Campus, News

BU group saves life of 2-year-old Panamanian girl with heart disease

Brigette Flores, a 2-year-old Panamanian girl, will be leaving Boston next week with more than souvenirs and photographs – she will be leaving with a working heart.

Boston University’s Sargent College of Health and Rehabilitation Sciences Rotaract Club made it possible for Brigette, who suffered from a congenital heart defect, to receive open-heart surgery. She will return home on March 9 in good health, members said.

The Rotaract Club’s partnership with the Gift of Life International program, which saved its 10,000th child in October, allowed the Club to host Brigette and her mother, Yisel, on campus for more than a month while Massachusetts General Hospital conducted medical preparations and pre-operation examinations.

‘It’s a great thing, because she’s obviously going to leave in a much greater quality of life than she came,’ Rotaract Club Vice President Ketti Chauhan, a School of Management Senior, said.

‘ Brigette’s four-hour open-heart surgery took place on Feb. 9. She is the second child BU Sargent’s Rotaract Club has saved. The club saved its first child in Spring 2007.

‘ ‘[She is] recovering incredibly well,’ Rotaract Club member Hector Mendez said. ‘It doesn’t even seem like she’s had a surgery.’

GOLI, a non-profit organization, was founded in 2005 in collusion with the GOL program, which addresses the medical needs of children across the globe who suffer from congenital heart defects and other similar conditions.

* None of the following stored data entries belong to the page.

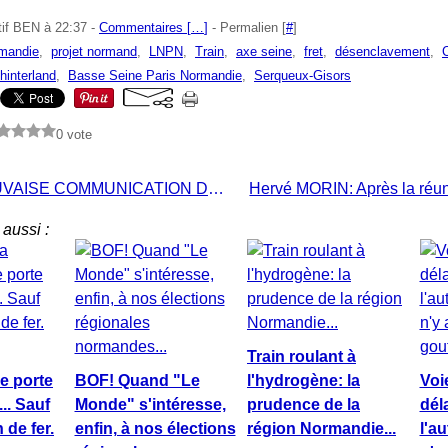
tif BEN à 22:37 -
Commentaires [
…
]
- Permalien [
#
]
mandie
,
projet normand
,
LNPN
,
Train
,
axe seine
,
fret
,
désenclavement
,
hinterland
,
Basse Seine Paris Normandie
,
Serqueux-Gisors
0 vote
TRÈS MAUVAISE COMMUNICATION DE LA FROMAGERIE E. GRAINDORGE!
aussi :
Train roulant à
e porte
BOF! Quand "Le
l'hydrogène: la
Voi
... Sauf
Monde" s'intéresse,
prudence de la
dél
 de fer.
enfin, à nos élections
région Normandie...
l'au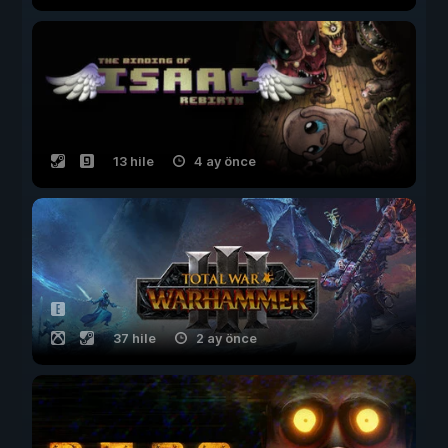
13 hile
4 ay önce
37 hile
2 ay önce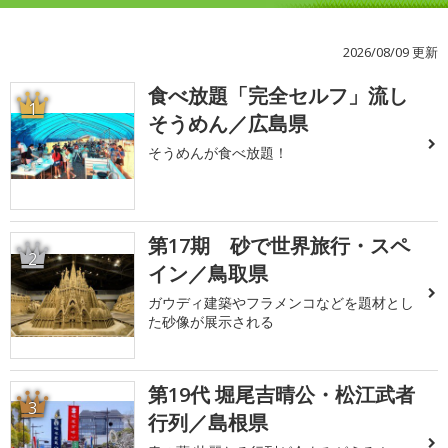
2026/08/09 更新
食べ放題「完全セルフ」流し
1
そうめん／広島県
そうめんが食べ放題！
第17期 砂で世界旅行・スペ
2
イン／鳥取県
ガウディ建築やフラメンコなどを題材とし
た砂像が展示される
第19代 堀尾吉晴公・松江武者
3
行列／島根県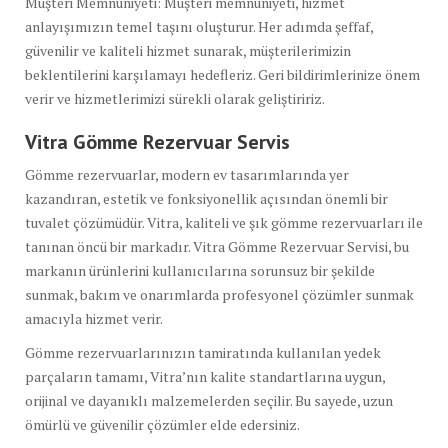
Müşteri Memnuniyeti: Müşteri memnuniyeti, hizmet
anlayışımızın temel taşını oluşturur. Her adımda şeffaf,
güvenilir ve kaliteli hizmet sunarak, müşterilerimizin
beklentilerini karşılamayı hedefleriz. Geri bildirimlerinize önem
verir ve hizmetlerimizi sürekli olarak geliştiririz.
Vitra Gömme Rezervuar Servis
Gömme rezervuarlar, modern ev tasarımlarında yer
kazandıran, estetik ve fonksiyonellik açısından önemli bir
tuvalet çözümüdür. Vitra, kaliteli ve şık gömme rezervuarları ile
tanınan öncü bir markadır. Vitra Gömme Rezervuar Servisi, bu
markanın ürünlerini kullanıcılarına sorunsuz bir şekilde
sunmak, bakım ve onarımlarda profesyonel çözümler sunmak
amacıyla hizmet verir.
Gömme rezervuarlarınızın tamiratında kullanılan yedek
parçaların tamamı, Vitra’nın kalite standartlarına uygun,
orijinal ve dayanıklı malzemelerden seçilir. Bu sayede, uzun
ömürlü ve güvenilir çözümler elde edersiniz.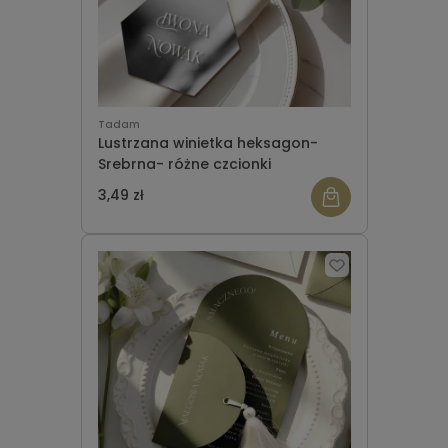
Tadam
Lustrzana winietka heksagon-
Srebrna- różne czcionki
3,49 zł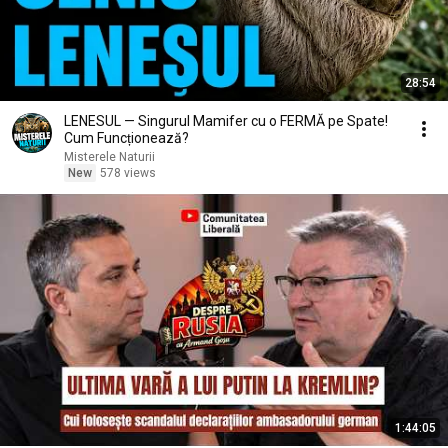
28:54
LENESUL — Singurul Mamifer cu o FERMĂ pe Spate!
Cum Funcționează?
Misterele Naturii
New
578 views
1:44:05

When Brigette and her twin Millie were born, the family found out the twins had heart defects. Millie suffers from the same condition as Bridgette and will likely be traveling to the U.S. this summer to receive surgery.

She was rescheduled for her recent surgery in Boston three times before Brigette’s doctor contacted Yisel and advised her to contact GOL because the surgery Brigette required is not generally performed well in Panama, she said.

Yisel said although she was happy to hear that Brigette would be able to come to Boston to receive surgery, she was also frightened of being in a place where she knew no one.’

BU allowed Yisel and Brigette to use the University President’s guest suite on Bay State Road for the duration of their stay, and Sargent Rotaract has made sure the pair is never alone, Chauhan said.

‘ ‘One of the [Rotaract e-board members] stays with the family every night, and we try to visit every day,’ Chauhan said. ‘Obviously, the more support she [Brigette] gets, the better.’

Rotaract Club President Caitlin Synovec said Brigette is ‘a bubble of energy.’

‘She’s always really active and really happy,’ Synovec, a School of Management senior, said.

Chauhan said the club must raise at least $5,000 to be able to sponsor a GOL child. This money, raised primarily through fundraisers, is used to pay for the family’s travel, groceries and other expenses during their stay in Boston.

Mendez, an SAR senior, who frequently took on the role of translator for Yisel and Brigette, said it helped him put things in his life into perspective.

‘With the little bit that they do have, they’re very happy,’ he said. ‘For the surgery and everything that we’ve given them, they’re very grateful.’